Checkpoint Berlim: O mural da discórdia

Clarissa Neher

Grafite em bairro berlinense causa revolta de moradores, que se organizam para substituí-lo. Artista alega que mensagem não foi entendida. Ao conferir obra, Clarissa Neher compreende a razão da polêmica.

Recentemente, ao abrir o jornal, me deparei com uma notícia curiosa: moradores do bairro Tegel estavam protestando contra um mural pintando na fachada de um prédio. O grafite em si não era problema, mas sim seu conteúdo: uma menina com um vestido manchado de vermelho olhando para um bosque onde há um homem cheio de flechas no corpo amarrado em uma árvore.

A indignação com a obra de 42 metros de altura foi tanta que moradores começaram a recolher assinaturas, exigindo que o desenho da fachada fosse refeito, sob a condição de que eles fossem consultados para ver se aprovariam ou não o novo mural. A peça foi considerada deprimente e de mau gosto.

Mães da região afirmaram que seus filhos ficavam apavorados ao olhar o grafite. Crianças de um jardim de infância próximo ao mural da discórdia faziam perguntas que ninguém sabia como responder, como: por que a menina está sangrando? Os pais inventam respostas e dizem que não é sangue, é geleia de morango. A reportagem no jornal local tentava mostrar o grande drama dos moradores.

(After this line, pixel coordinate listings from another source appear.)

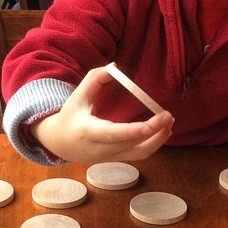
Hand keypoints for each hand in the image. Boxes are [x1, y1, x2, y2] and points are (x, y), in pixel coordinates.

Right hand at [32, 67, 174, 162]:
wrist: (59, 142)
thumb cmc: (70, 115)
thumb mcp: (77, 95)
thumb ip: (94, 78)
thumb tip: (115, 67)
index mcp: (87, 132)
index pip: (113, 134)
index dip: (135, 130)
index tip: (155, 122)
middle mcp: (99, 149)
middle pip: (131, 145)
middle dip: (154, 132)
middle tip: (168, 115)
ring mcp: (108, 158)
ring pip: (138, 154)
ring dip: (158, 140)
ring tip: (169, 123)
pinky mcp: (115, 160)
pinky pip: (138, 155)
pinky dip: (153, 144)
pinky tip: (162, 132)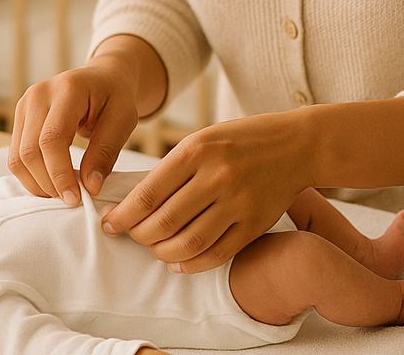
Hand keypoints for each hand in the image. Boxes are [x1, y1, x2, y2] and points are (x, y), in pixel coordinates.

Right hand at [8, 62, 139, 204]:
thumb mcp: (123, 120)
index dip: (60, 173)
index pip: (52, 138)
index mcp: (68, 89)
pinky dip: (31, 175)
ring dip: (37, 183)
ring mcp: (25, 104)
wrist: (102, 78)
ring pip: (17, 156)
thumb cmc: (115, 98)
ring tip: (62, 194)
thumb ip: (106, 151)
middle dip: (48, 183)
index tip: (76, 199)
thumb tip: (90, 187)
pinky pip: (16, 155)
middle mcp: (39, 94)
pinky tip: (52, 183)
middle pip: (30, 150)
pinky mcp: (20, 117)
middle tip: (71, 200)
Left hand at [99, 111, 307, 273]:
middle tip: (129, 235)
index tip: (108, 223)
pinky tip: (178, 262)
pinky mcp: (254, 225)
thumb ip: (173, 168)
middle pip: (164, 222)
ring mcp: (237, 203)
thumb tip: (135, 202)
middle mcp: (216, 176)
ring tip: (153, 248)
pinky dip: (192, 264)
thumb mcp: (203, 139)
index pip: (148, 192)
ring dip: (162, 252)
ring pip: (188, 243)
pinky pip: (216, 254)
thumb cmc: (240, 140)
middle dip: (138, 235)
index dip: (123, 214)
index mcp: (197, 150)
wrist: (295, 145)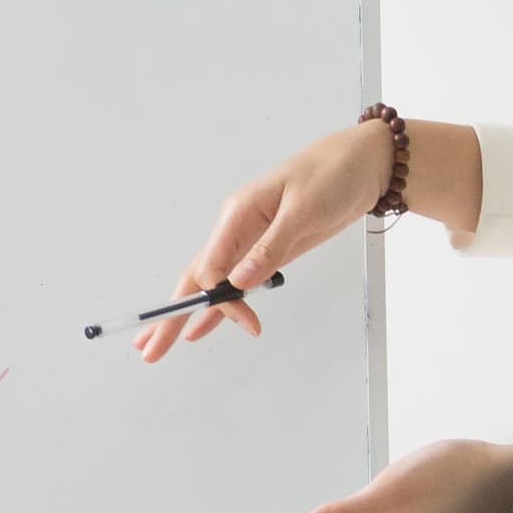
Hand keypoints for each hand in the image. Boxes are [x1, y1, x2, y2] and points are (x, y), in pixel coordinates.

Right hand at [134, 121, 393, 361]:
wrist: (365, 163)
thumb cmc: (333, 174)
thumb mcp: (303, 210)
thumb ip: (270, 247)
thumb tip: (238, 283)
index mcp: (238, 213)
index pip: (212, 267)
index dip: (218, 300)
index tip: (246, 323)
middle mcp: (237, 229)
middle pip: (195, 278)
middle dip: (170, 315)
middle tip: (148, 348)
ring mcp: (252, 242)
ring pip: (210, 284)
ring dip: (184, 314)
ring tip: (156, 344)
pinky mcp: (270, 252)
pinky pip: (236, 284)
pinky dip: (219, 307)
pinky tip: (201, 327)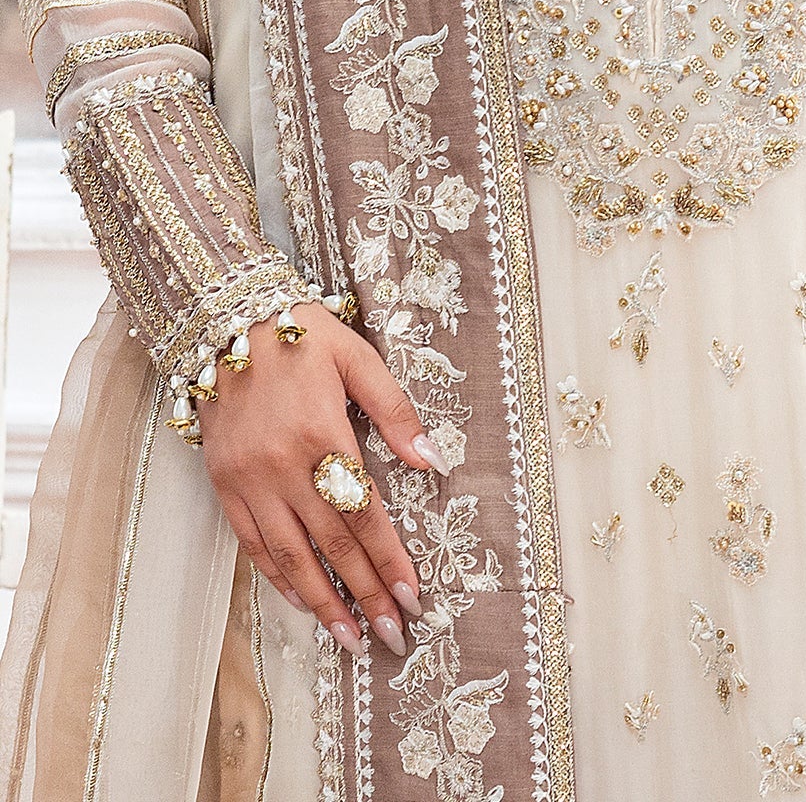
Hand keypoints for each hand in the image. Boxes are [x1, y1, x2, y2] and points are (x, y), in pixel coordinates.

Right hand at [198, 300, 446, 656]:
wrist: (224, 318)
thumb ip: (395, 411)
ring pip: (289, 555)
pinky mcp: (223, 481)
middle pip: (331, 543)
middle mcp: (281, 465)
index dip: (389, 559)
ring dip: (322, 601)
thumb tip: (431, 462)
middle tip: (392, 635)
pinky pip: (251, 541)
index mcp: (321, 433)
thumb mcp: (357, 357)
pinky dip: (276, 576)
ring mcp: (247, 478)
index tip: (413, 596)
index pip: (363, 513)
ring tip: (350, 638)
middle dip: (365, 594)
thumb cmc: (300, 333)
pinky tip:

No meio da confusão, o artista Borondo, relativamente conhecido em Berlim, tentava explicar seu conceito, argumentando que se inspirou no drama dos refugiados. O homem amarrado seria São Sebastião, a menina representa o mundo seguro que olha para uma realidade dramática, mas de uma perspectiva distante, e o vermelho foi apenas a cor escolhida para dar contraste e dimensão à obra. O artista lembrou ainda que não era decorador, e consultar moradores resultaria em desenhos de arco-íris e borboletas.

Borongo sugeriu que a população abra a mente e pare de olhar os dramas através de janelas seguras, sem fazer nada. Uma mensagem forte para uma obra impactante. Fiquei curiosa depois da polêmica e fui conhecer o mural da discórdia. Encontrá-lo demorou um pouco, pois ele fica escondido da rua principal, nos fundos de um condomínio e, como é verão, perdido também entre árvores. Não achei o grafite assustador como muitos alegavam. E, assim como boa parte das obras de arte, ele deixa espaço para reflexão.

Mas após alguns minutos em Tegel, entendi por que a peça causou tanta indignação: ela fica em uma área residencial de um bairro conservador. Natural que muitos não estivessem a fim de experimentos e de confrontação em seu ninho de tranquilidade. Se a obra estivesse em bairro mais alternativo, por exemplo, Kreuzberg, não teria causado polêmica, mas, provavelmente, uma discussão, talvez sobre exclusão e refugiados.

Para mim, o local escolhido para o mural da discórdia foi perfeito. Embora a comunidade continue organizada contra a obra, a polêmica a tornou conhecida e rendeu visibilidade e espaço na imprensa para a mensagem que o artista deseja transmitir. Tenho certeza de que toda a indignação contribuiu para que o desenho fosse visto por um número de pessoas bem maior do que seria se ficasse restrito a uma fachada de uma pequena rua nos fundos de Tegel.

Clarissa Neher é jornalista freelancer na DW Brasil e mora desde 2008 na capital alemã. Na coluna Checkpoint Berlim, publicada às sextas-feiras, escreve sobre a cidade que já não é mais tão pobre, mas continua sexy.